Comparison with C-AVR: Between January 2007 and October 2015, 324 patients underwent isolated AVR at our institution. Of them, 88 patients underwent TAX-AVR, 197 C-AVR, and 39 para-sternum AVR. From C-AVR, emergency cases and patients with severely calcified ascending aorta were excluded, and 166 cases were enrolled as control group. Propensity matching between TAX-AVR and C-AVR patients generated 85 matched pairs. Early outcomes were compared in these 170 patients. Primary endpoints were major adverse cardiac events (MACE). Secondary endpoint was post-operative length of stay.

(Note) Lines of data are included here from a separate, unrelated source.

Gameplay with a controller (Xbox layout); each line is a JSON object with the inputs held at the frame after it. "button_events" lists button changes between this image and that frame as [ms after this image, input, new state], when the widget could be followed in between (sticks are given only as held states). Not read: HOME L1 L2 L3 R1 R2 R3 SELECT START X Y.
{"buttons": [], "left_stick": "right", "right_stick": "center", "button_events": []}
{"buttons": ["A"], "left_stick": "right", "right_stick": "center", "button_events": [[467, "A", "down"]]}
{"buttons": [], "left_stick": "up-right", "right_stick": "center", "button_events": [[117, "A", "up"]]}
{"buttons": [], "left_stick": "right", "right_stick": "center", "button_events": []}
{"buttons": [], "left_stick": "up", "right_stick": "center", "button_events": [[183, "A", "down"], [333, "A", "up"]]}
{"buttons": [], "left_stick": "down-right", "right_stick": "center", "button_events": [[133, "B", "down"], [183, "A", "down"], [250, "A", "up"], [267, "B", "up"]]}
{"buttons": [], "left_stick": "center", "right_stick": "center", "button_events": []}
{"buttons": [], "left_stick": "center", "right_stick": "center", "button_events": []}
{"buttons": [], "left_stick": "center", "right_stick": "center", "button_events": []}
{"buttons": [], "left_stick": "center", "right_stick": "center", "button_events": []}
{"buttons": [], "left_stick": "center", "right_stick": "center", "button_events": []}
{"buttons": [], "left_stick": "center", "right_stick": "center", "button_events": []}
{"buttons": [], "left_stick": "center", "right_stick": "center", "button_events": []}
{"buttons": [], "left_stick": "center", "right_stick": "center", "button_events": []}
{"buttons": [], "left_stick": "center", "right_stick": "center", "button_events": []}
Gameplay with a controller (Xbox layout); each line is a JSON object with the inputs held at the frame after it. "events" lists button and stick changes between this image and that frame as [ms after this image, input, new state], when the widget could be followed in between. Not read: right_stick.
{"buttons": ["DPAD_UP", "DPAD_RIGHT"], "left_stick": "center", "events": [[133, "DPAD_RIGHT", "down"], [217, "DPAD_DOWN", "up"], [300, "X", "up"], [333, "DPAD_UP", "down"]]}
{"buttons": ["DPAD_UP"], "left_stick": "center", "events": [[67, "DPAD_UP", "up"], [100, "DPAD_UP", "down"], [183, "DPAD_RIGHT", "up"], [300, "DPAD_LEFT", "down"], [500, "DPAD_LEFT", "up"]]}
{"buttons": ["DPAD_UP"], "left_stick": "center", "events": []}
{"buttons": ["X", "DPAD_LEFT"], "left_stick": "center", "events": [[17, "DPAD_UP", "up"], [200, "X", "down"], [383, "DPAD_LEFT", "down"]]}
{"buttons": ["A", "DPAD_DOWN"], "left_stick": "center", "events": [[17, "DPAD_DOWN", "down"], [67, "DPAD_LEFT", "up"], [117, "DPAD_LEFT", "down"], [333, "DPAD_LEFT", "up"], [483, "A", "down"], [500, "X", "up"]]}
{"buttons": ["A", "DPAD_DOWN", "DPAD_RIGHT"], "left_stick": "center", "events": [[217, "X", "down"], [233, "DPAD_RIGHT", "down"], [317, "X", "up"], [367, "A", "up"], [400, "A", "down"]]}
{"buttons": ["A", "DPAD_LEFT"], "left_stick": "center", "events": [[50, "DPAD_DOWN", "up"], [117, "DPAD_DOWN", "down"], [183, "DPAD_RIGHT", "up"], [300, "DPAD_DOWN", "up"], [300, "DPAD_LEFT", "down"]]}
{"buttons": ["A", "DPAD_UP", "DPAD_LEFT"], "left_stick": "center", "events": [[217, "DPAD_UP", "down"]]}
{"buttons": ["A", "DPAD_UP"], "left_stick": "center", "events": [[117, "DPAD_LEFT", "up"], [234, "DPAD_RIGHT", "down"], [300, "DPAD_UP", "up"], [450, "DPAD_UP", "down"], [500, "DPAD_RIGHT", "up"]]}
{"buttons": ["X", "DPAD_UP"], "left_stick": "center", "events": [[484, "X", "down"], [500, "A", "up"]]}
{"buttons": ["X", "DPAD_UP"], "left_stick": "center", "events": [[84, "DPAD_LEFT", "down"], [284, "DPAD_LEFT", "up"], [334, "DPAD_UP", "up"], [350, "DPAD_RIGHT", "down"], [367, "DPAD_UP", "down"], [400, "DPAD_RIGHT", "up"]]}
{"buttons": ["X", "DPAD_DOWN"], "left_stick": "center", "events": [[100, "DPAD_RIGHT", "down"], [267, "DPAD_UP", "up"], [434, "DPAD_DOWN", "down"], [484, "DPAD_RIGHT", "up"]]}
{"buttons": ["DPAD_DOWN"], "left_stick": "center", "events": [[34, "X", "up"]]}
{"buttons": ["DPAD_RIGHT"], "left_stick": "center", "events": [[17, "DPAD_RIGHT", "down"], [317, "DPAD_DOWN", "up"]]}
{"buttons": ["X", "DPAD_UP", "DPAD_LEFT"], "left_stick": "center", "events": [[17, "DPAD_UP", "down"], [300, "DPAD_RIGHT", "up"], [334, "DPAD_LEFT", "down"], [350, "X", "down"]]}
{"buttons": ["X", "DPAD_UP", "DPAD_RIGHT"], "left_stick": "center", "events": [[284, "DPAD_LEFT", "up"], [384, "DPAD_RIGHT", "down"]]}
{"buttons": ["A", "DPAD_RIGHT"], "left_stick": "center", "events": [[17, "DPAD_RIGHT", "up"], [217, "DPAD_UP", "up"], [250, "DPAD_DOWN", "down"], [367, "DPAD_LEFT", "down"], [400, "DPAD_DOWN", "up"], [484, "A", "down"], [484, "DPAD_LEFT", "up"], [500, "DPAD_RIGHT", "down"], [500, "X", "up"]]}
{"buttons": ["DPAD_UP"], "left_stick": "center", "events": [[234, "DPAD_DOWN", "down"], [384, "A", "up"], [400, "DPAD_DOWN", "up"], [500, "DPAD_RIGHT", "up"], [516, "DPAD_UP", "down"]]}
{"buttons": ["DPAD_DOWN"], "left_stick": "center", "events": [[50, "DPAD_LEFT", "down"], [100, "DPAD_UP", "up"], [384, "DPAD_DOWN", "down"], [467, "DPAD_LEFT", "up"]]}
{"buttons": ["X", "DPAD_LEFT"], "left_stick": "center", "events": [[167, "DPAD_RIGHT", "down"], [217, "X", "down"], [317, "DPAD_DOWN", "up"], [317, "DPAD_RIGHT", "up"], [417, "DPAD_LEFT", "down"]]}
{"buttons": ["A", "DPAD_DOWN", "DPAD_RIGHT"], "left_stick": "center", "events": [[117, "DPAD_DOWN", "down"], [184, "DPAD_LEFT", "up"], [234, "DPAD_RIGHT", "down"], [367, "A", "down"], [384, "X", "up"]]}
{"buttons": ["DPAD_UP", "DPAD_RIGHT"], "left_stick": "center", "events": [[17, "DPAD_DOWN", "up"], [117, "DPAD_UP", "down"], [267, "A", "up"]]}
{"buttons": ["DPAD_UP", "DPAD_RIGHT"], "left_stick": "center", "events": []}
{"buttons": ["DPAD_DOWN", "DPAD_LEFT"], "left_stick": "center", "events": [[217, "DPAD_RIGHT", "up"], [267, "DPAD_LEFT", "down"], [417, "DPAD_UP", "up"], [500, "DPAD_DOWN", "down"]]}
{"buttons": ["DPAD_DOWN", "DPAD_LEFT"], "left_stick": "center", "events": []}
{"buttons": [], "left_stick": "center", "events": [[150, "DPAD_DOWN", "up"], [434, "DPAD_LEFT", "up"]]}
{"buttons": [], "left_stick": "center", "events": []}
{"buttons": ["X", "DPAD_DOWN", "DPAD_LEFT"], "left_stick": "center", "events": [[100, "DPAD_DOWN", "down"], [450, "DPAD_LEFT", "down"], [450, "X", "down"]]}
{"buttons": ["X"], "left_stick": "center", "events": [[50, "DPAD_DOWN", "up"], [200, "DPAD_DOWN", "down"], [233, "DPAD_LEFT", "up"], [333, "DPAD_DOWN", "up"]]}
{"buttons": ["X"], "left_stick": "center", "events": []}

RESULTS: No patient was converted to sternotomy from TAX-AVR. In hospital death (0,1), MACE (4,6),in TAX-AVR and C-AVR group, respectively (NS). ICU stay and Postoperative hospitalization were significantly shorter in TAX-AVR group (TAX- vs C-AVR: 1.3 ± 1.0 days vs 2.4 ± 3.6 days, p<0.001 and 9.7 ± 6.2 days vs 17.6 ± 23.8 days, p<0.001, respectively). There was no significant difference in implanted aortic valve size (TAX- vs C-AVR: 21.9 ± 1.6 mm vs 22.3 ± 2.1 mm), Cardiopulmonary Bypass (CPB) time and cross-clamp time were significantly longer in TAX-AVR group (TAX- vs C-AVR: 138 ± 33 min vs 130 ± 40 min, p=0.036 and 102 ± 25 min vs 94 ± 30 min, p=0.013, respectively).
CONCLUSIONS: TAX-AVR was as safe as C-AVR. TAX-AVR was reproducible, cosmetically superior, and less invasive approach for AVR.